Control Process i MKS zaprezentowały handball radosny i ofensywny, mnóstwo było przechwytów, szybkich akcji i udanych kontrataków. - Teraz w nowoczesnej piłce ręcznej takie są wyniki. Nie oszukujemy się, wszyscy grają szybki środek, szybkie wznowienie i z tego bierze się taka iliczba bramek - nie kryje trener tarnowskiego beniaminka, Marcin Ogarek.

Jego zespół w mecz wszedł bardzo mocno, już po kilku minutach obejmując prowadzenie różnicą pięciu trafień. Rywale straty zmniejszyć zdołali dopiero po przerwie i długo trzymali się blisko tarnowian. Zespół Ogarka prowadził 19:18 i 23:22, dopiero w samej końcówce wrzucając wyższy bieg. Control Progress zwyciężył ostatecznie z zapasem czterech trafień, a skutecznością błysnął przede wszystkim Wojciech Michalik.

- Uważam, że jeśli chodzi o moją drużynę, to wyszło to fajnie. Podobało mi się, że drużyna spełniała to, co chcieliśmy, choć nie ustrzegliśmy się także paru głupot, wyrzuconych piłek. Kalisz to jeden z naszych rywali, a nam zależało, żeby sprawdzić się na tle innych ekip z naszej grupy, jestem więc zadowolony - dodaje Ogarek. Jego zespół w kolejnym meczu zmierzy się z AZS UW, kaliszanie z kolei podejmą Kronon Grodno.

Control Process Tarnów - MKS Kalisz 30:26 (15:11)
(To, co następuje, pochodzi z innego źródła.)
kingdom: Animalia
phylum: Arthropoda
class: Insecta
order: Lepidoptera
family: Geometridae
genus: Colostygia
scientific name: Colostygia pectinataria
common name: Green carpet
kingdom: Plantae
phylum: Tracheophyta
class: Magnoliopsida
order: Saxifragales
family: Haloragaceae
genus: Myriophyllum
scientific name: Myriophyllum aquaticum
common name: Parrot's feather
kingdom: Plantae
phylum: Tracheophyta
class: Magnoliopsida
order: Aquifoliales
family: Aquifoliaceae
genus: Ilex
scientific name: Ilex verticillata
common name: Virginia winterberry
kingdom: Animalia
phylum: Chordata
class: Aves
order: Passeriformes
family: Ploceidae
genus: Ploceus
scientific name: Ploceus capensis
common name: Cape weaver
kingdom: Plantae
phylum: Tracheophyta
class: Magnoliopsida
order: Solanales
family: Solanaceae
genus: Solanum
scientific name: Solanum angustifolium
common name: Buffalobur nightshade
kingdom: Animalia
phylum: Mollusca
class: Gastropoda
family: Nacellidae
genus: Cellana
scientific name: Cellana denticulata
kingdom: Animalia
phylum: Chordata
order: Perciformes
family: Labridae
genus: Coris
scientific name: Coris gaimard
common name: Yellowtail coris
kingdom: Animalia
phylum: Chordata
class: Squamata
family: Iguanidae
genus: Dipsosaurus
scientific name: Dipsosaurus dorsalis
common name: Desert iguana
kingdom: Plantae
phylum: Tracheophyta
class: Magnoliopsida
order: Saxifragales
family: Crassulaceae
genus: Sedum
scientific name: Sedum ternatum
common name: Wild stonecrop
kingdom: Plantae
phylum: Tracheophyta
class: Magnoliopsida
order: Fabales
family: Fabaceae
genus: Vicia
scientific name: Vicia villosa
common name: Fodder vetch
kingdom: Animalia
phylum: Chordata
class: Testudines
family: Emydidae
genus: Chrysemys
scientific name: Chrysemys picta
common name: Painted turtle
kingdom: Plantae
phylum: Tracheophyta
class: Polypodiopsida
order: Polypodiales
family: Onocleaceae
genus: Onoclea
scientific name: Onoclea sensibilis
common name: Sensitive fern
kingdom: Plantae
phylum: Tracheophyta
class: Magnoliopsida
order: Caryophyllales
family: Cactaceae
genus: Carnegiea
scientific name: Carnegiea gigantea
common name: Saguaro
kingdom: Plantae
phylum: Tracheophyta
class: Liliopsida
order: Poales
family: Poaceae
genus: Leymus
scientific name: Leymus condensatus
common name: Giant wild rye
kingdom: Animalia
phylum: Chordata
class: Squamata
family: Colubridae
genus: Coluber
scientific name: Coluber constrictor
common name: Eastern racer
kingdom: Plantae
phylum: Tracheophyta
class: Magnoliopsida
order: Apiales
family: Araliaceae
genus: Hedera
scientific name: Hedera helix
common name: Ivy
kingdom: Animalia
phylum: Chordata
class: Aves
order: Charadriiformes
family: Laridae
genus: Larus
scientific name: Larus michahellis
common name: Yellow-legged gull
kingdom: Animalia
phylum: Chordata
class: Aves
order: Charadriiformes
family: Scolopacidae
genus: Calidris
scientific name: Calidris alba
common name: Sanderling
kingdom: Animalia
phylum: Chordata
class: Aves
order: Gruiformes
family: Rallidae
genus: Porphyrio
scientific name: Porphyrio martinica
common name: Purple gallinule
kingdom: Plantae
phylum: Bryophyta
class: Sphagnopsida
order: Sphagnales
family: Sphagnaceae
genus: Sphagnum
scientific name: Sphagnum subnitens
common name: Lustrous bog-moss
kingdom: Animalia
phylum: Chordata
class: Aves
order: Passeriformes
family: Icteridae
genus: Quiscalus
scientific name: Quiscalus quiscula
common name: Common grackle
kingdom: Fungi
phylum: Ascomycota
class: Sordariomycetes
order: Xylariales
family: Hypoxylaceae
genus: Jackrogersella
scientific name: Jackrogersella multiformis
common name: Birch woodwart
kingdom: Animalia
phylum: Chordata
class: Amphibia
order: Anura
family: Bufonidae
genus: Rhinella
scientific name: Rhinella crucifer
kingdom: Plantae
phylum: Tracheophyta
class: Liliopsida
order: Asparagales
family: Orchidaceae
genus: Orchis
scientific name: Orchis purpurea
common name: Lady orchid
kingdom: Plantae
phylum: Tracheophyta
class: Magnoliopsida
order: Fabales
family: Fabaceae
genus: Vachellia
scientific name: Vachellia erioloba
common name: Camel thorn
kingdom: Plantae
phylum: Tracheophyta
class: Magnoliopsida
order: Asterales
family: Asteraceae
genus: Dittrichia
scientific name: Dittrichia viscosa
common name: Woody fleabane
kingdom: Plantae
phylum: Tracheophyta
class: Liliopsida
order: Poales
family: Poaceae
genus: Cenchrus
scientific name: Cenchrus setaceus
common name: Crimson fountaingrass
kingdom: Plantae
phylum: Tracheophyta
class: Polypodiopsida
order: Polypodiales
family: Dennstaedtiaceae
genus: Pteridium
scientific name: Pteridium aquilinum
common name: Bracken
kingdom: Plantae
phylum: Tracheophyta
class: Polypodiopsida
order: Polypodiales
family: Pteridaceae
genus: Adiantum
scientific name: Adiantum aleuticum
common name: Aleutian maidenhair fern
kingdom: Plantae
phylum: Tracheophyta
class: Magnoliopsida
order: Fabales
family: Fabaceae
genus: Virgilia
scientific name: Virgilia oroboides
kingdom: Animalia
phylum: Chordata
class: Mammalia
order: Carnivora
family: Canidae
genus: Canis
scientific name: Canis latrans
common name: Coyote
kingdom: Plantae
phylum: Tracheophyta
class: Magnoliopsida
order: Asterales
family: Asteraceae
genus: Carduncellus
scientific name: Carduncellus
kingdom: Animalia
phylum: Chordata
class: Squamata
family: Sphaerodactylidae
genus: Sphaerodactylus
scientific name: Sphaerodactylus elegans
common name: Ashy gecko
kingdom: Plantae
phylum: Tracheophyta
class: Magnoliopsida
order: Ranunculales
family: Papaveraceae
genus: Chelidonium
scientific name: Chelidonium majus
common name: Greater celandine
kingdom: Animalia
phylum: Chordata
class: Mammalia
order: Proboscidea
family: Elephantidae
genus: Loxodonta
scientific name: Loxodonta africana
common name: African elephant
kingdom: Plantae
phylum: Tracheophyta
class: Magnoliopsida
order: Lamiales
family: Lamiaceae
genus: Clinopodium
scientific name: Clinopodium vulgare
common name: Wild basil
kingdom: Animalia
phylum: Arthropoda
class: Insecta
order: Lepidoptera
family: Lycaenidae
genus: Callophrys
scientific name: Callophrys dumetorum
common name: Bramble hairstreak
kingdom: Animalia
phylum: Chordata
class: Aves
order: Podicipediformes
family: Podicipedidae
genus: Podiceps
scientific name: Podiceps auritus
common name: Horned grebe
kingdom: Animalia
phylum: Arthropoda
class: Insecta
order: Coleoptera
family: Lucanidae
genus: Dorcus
Control: Nowak - Niedojadło 1, Grzesik 6, Cieniek 6, Dutka 1, Król 6, Siedlik 1, Michalik 7, Sygnarowicz 1, Bujak, Sokół 1, Hudzik.

MKS: Potocki, Adamczak - Krupa 5, Kuśmierczyk 2, Salamon 1, Krygowski 6, Nowakowski 1, Sieg 2, Suski 2, Kaczmarek, Staniek 1, Stefański 1, Niedzielski 3.